▸ WORK TASK A
Pick out every line of the rows that contains the string "たとえば" and copy each of those lines. Case counts.

▸ TEXT SHOWN
[petsc-users] SEGV on KSPSolve with mutliple processors

Barry Smith bsmith at mcs.anl.gov
Tue Jun 18 15:52:30 CDT 2013


   If possible you would also benefit from running the debug version under valgrind http://www.mcs.anl.gov/petsc/documentation/faq.html#valgrind   it is possible memory corruption has taken place before the point where the code crashes, valgrind will help identify any memory corruption as soon as it takes place.

    Barry

On Jun 18, 2013, at 2:15 PM, Dave May <dave.mayhem23 at gmail.com> wrote:

> You should recompile your code using a debug build of petsc so you get some meaningful info from the stack trace when the Segv occurs.
> 
> Dave
> 
> 
> On Tuesday, 18 June 2013, Brendan C Lyons wrote:
> Hi everyone,
> 
> I've run into a strange problem in my Fortran 90 code where it runs fine with 1 processor, but then throws a segmentation fault on KSPSolve() when I try to run it in parallel.  I'm using PETSc 3.3 with the SuperLU direct solver for the sequential case and SuperLU_dist for the parallel case.  I've called KSPView before and after KSPSolve.  I'll put the KSPView output for the sequential and parallel cases and the crash info for the parallel case below (with some details of my system redacted).  Any help would be appreciated.  If you need any other information, I'm happy to provide it.

▸ DATA LISTING
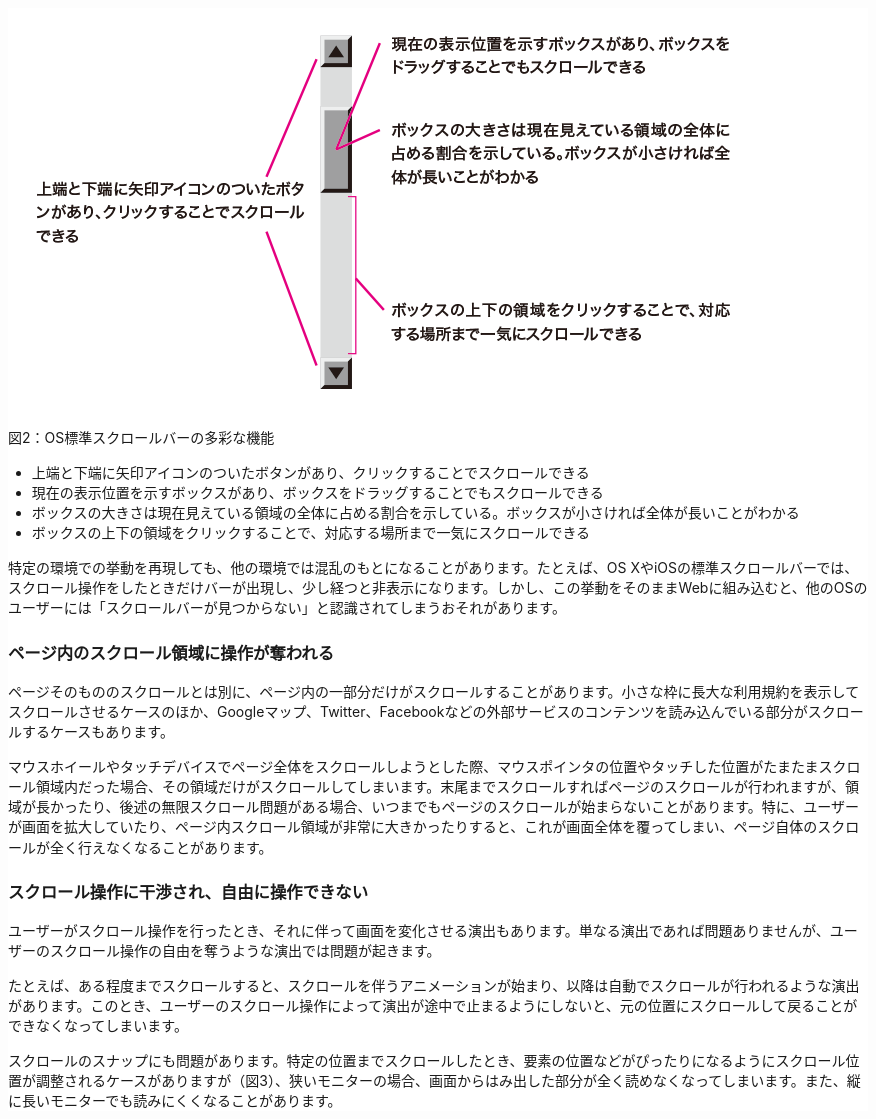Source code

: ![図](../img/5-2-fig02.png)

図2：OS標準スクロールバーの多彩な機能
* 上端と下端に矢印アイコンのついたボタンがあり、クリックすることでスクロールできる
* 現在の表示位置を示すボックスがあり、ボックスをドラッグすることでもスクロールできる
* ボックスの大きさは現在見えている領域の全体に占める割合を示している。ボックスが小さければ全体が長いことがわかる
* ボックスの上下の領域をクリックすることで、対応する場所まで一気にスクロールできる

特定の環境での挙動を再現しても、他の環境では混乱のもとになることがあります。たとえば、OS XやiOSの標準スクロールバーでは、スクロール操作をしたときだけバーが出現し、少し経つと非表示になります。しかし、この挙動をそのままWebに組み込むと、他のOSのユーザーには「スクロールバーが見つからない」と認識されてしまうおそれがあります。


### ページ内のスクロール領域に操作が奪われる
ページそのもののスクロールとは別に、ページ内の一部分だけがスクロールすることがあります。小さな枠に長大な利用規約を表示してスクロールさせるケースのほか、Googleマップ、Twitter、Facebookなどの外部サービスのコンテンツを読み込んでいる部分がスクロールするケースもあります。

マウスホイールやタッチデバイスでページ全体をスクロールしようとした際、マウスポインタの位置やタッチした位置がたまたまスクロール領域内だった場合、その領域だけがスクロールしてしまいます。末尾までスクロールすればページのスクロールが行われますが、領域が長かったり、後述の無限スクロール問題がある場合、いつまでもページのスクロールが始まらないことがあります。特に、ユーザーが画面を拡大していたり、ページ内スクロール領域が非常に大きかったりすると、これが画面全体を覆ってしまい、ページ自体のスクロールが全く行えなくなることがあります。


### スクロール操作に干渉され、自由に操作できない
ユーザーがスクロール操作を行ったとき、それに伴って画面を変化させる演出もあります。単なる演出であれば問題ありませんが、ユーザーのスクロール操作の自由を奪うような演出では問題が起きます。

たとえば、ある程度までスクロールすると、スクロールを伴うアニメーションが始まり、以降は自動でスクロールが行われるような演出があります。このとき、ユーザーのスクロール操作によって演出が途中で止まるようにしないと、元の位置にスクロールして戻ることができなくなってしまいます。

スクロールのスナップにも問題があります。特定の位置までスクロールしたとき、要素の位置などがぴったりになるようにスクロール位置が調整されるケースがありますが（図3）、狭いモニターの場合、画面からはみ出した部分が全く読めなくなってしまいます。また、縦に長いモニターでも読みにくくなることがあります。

---

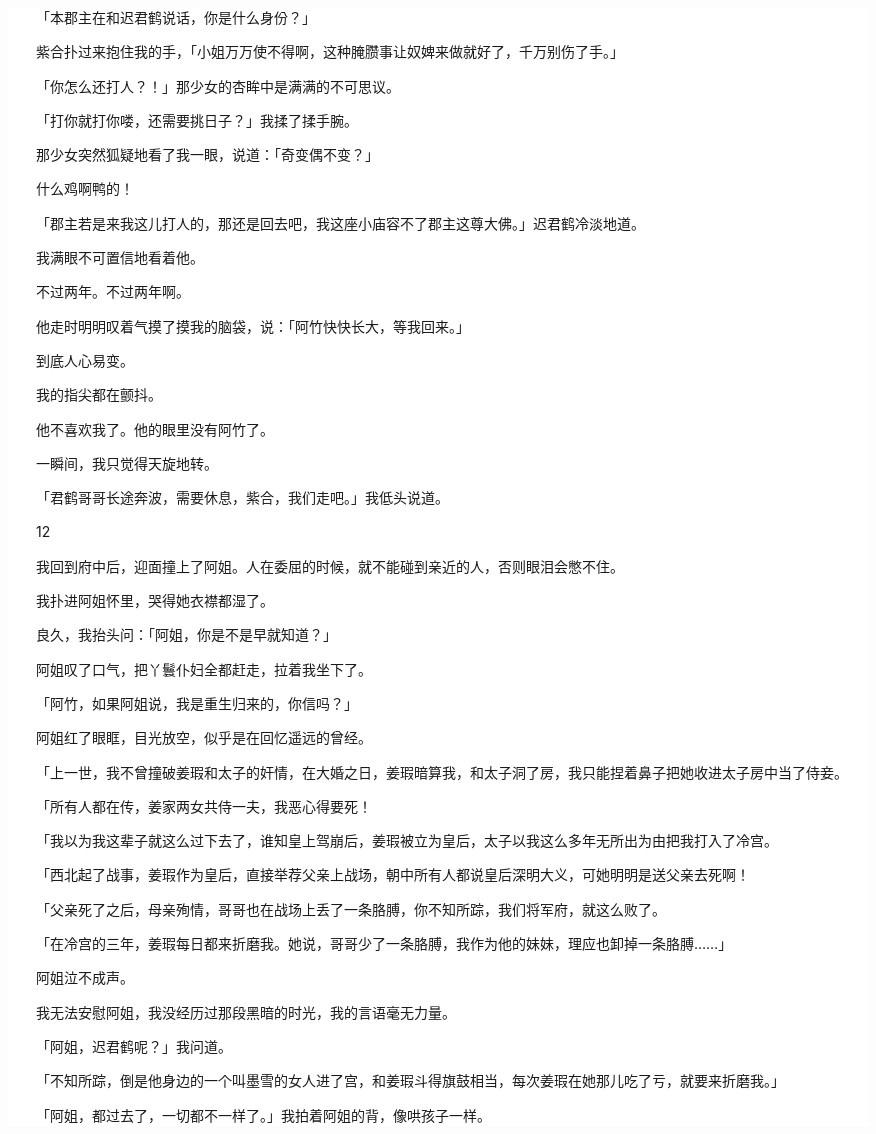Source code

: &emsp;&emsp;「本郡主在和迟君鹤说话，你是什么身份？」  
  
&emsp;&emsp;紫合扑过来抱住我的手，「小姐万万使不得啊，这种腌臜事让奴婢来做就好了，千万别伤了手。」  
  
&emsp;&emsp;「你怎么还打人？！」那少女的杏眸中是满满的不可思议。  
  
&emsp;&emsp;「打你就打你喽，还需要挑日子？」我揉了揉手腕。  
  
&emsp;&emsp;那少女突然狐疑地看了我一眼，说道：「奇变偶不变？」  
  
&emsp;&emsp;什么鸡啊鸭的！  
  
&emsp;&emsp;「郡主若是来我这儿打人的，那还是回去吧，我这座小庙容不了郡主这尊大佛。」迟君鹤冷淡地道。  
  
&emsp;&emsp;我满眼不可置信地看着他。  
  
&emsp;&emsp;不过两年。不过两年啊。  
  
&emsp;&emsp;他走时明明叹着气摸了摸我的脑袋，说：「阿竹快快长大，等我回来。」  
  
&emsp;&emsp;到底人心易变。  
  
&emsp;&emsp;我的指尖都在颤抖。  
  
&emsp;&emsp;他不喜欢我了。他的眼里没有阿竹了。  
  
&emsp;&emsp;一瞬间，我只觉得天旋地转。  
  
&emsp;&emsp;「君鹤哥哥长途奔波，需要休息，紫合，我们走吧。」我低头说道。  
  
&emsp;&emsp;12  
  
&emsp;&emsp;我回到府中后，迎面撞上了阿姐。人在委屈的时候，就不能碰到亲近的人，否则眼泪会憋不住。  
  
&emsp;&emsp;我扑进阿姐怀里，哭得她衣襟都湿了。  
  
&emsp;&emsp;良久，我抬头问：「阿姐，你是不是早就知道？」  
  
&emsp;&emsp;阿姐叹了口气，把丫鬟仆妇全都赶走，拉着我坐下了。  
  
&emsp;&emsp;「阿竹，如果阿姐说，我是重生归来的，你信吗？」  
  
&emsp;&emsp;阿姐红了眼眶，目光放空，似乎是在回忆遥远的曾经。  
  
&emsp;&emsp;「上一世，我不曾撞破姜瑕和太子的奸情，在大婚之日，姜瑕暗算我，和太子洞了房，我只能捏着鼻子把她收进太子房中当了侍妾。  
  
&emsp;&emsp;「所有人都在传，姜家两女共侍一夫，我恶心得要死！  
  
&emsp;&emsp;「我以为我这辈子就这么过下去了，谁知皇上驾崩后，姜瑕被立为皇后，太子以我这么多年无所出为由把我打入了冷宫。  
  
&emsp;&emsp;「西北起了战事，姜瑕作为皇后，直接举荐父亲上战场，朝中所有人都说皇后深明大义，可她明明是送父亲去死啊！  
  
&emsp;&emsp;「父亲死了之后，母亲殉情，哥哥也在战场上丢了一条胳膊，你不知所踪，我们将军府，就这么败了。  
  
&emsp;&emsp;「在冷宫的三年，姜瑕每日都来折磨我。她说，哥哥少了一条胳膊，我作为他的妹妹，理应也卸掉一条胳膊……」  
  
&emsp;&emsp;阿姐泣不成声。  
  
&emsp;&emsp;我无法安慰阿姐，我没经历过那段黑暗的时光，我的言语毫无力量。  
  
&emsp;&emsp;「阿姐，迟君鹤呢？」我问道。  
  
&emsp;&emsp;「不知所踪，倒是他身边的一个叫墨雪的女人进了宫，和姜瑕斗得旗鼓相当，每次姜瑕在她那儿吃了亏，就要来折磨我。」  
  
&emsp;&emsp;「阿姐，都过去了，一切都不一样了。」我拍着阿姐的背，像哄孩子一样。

▸ WORK TASK B
In the thread on the KSPSolve segmentation fault, which direct solver is used for the parallel case?

▸ RESULT A
特定の環境での挙動を再現しても、他の環境では混乱のもとになることがあります。たとえば、OS XやiOSの標準スクロールバーでは、スクロール操作をしたときだけバーが出現し、少し経つと非表示になります。しかし、この挙動をそのままWebに組み込むと、他のOSのユーザーには「スクロールバーが見つからない」と認識されてしまうおそれがあります。
たとえば、ある程度までスクロールすると、スクロールを伴うアニメーションが始まり、以降は自動でスクロールが行われるような演出があります。このとき、ユーザーのスクロール操作によって演出が途中で止まるようにしないと、元の位置にスクロールして戻ることができなくなってしまいます。

▸ RESULT B
SuperLU_dist